Shane McConkey with his wife Sherry and daughter. Photo: Red Bull

The Canadian freeskiing pioneer and ski BASE jumper Shane McConkey died tragically in 2009, when his skis wouldn’t release during a double backflip cliff jump routine that he’d pulled a tonne of times before.

Ahead of the release of McConkey, a movie celebrating his life, his widow Sherry McConkey talks openly about his death, coping with the criticism of him as a father and how she wouldn’t stop their daughter Ayla BASE jumping if that was what she wanted to do (though she obviously hopes she won’t).

How did McConkey the film come about?

It was a group idea. I think one person mentioned it to me probably nine months after his death, then someone else mentioned it and it went from there.

Everyone knew he was such an amazing man who deserved a movie of his legacy, so when they approached me I said yes. I don’t think I knew it was going to be as big as this.

It’s been really long and hard but I knew in the end I’d be proud – and I am.

Do you think he’d have been proud?

Oh yes, it’s so him, the attention… He would be so stoked.

How does it feel for you?

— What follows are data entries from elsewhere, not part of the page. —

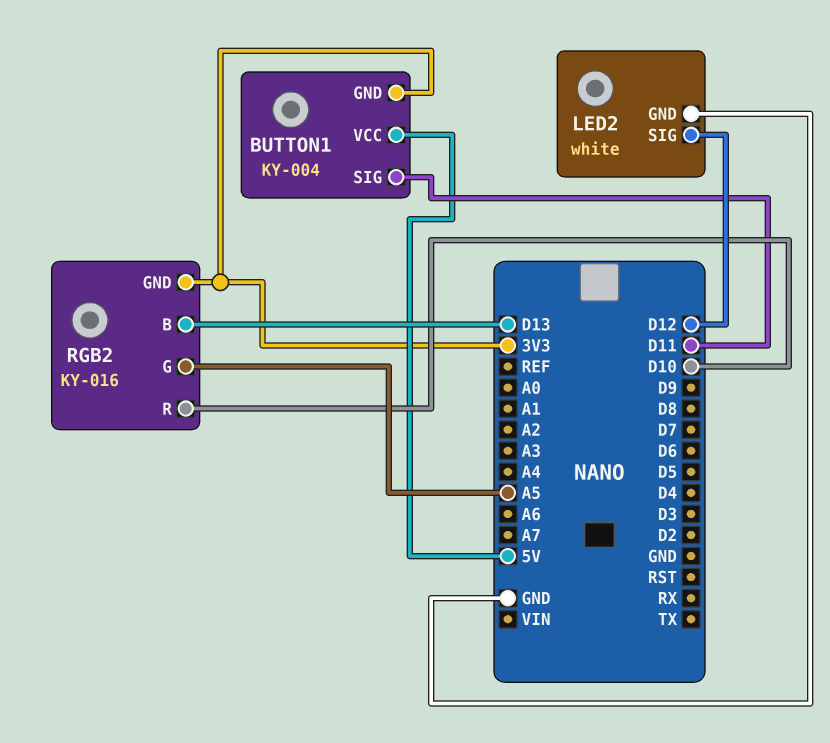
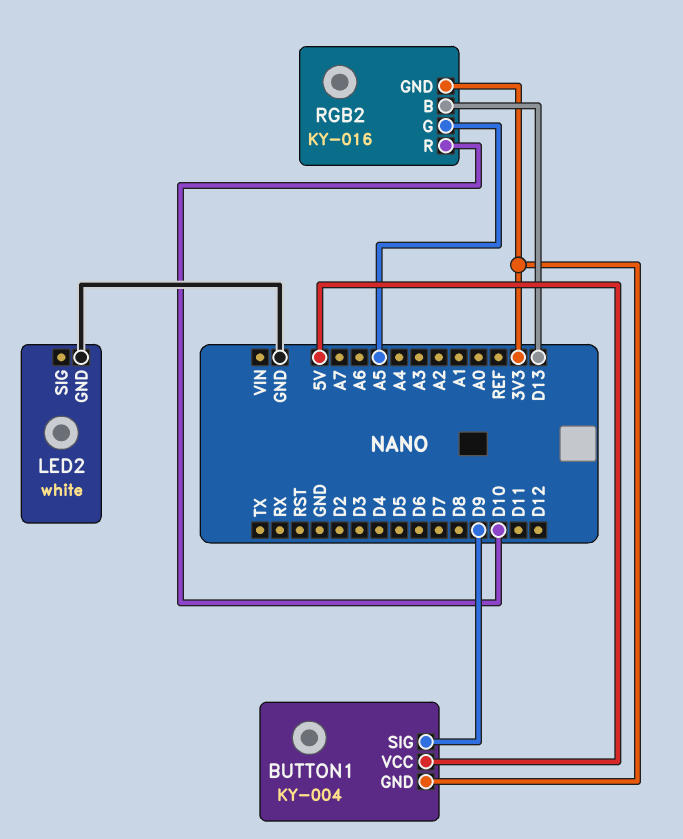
BUTTON1 pin SIG: D11 -> D9
LED2 pin SIG: D12 -> none

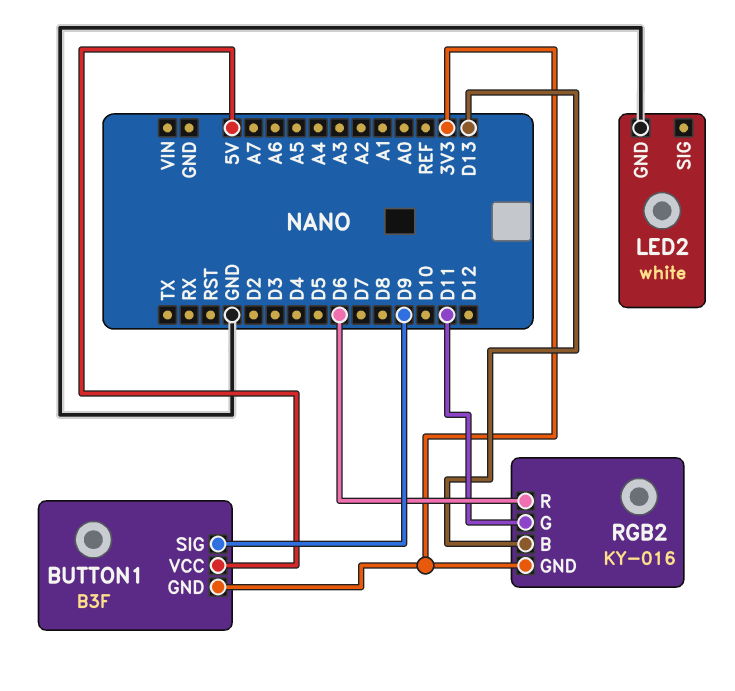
BUTTON1: KY-004 -> B3F
RGB2 pin G: A5 -> D11
RGB2 pin R: D10 -> D6

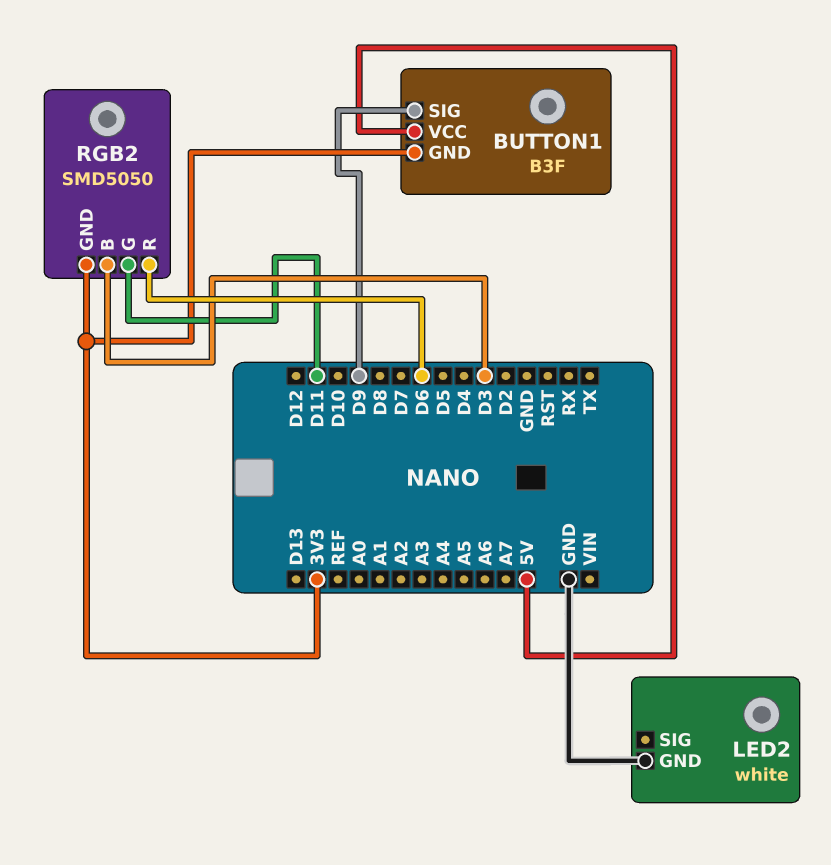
RGB2: KY-016 -> SMD5050
RGB2 pin B: D13 -> D3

Like it’s a good way to honour him?

Yes that and I’d have felt like such a loser if I didn’t do it, say if someone else did it without my consent.

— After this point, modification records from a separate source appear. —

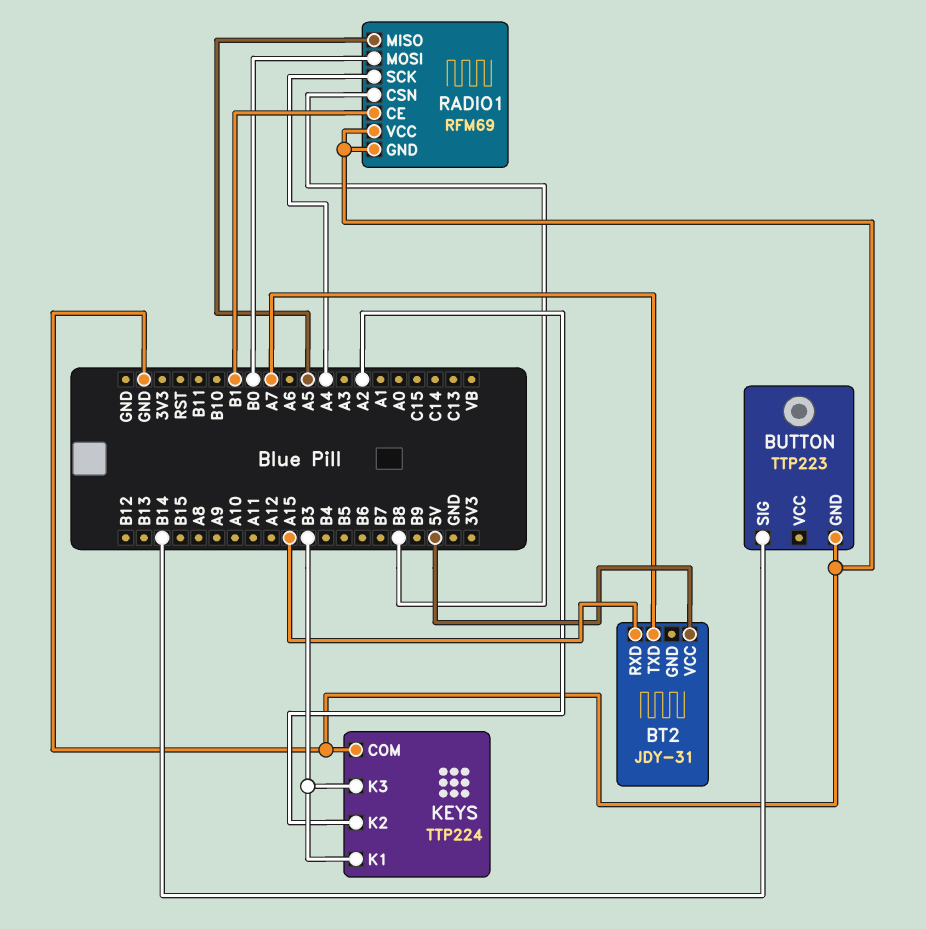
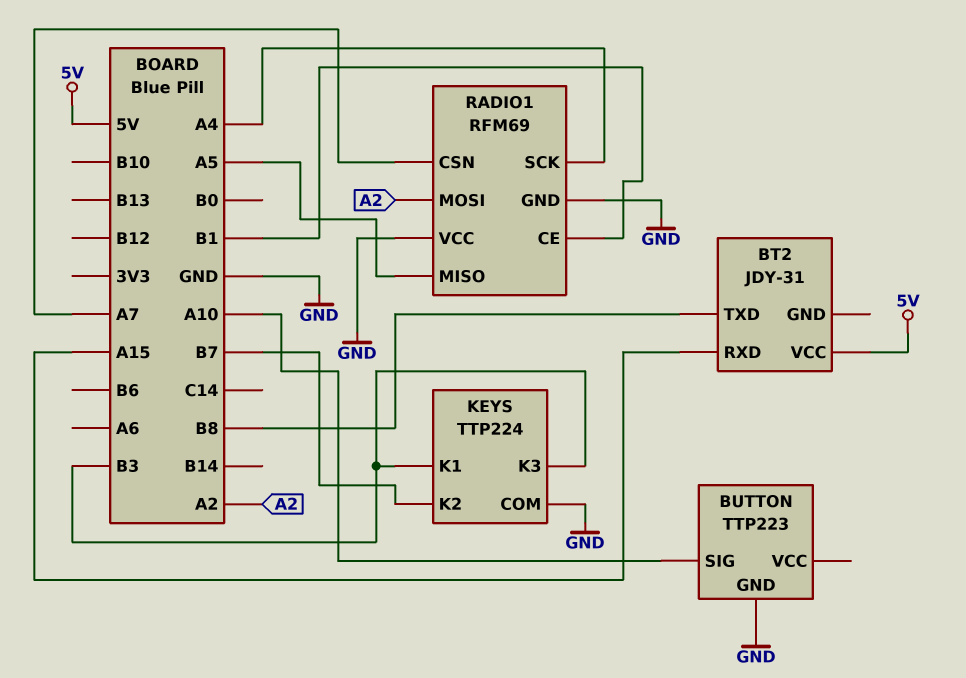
BT2 pin TXD: A7 -> B8
BUTTON pin SIG: B14 -> A10
KEYS pin K2: A2 -> B7
RADIO1 pin CSN: B8 -> A7
RADIO1 pin MOSI: B0 -> A2

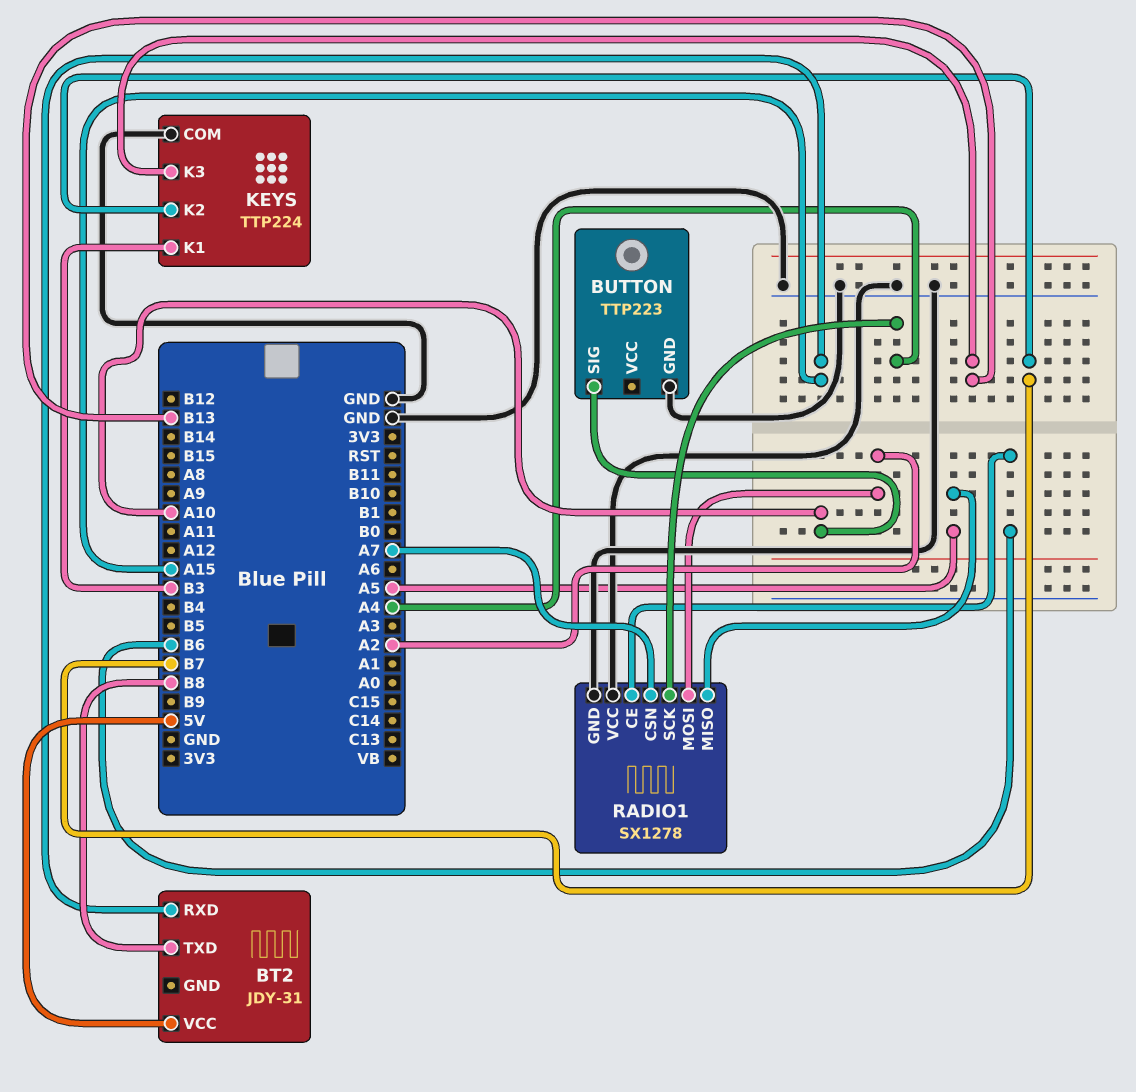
KEYS pin K3: B3 -> B13
RADIO1: RFM69 -> SX1278
RADIO1 pin CE: B1 -> B6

All you usually see of Shane is his funny side. This is why the movie is so cool. It has footage that he’d done of himself which explains how college was for him and how he dropped out.

Seeing it edited is so much more heartfelt than I’d have imagined. It’s stuff he talked to me about but seeing it in the documentary was…

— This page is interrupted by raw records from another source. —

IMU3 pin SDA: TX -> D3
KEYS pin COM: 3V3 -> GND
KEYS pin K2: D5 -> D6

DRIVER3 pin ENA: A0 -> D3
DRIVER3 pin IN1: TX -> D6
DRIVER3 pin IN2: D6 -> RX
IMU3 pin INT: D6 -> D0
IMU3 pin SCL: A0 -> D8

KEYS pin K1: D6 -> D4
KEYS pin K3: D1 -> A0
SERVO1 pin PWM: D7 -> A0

He did more in his lifetime than anyone would do in ten lifetimes…

I mean everybody is lost in the beginning and doesn’t know where to go but that he had that in his life makes you realise that in life, if there’s anything you want, you should go for it.

He pulled through and did so much in his lifetime, more than anyone would do in ten lifetimes. So that, for me and for Ayla our daughter, is incredible.

For the rest of the world who criticised him and thought how could he do that being a father and a husband, it’s just like there you go. It’s an inspiring movie.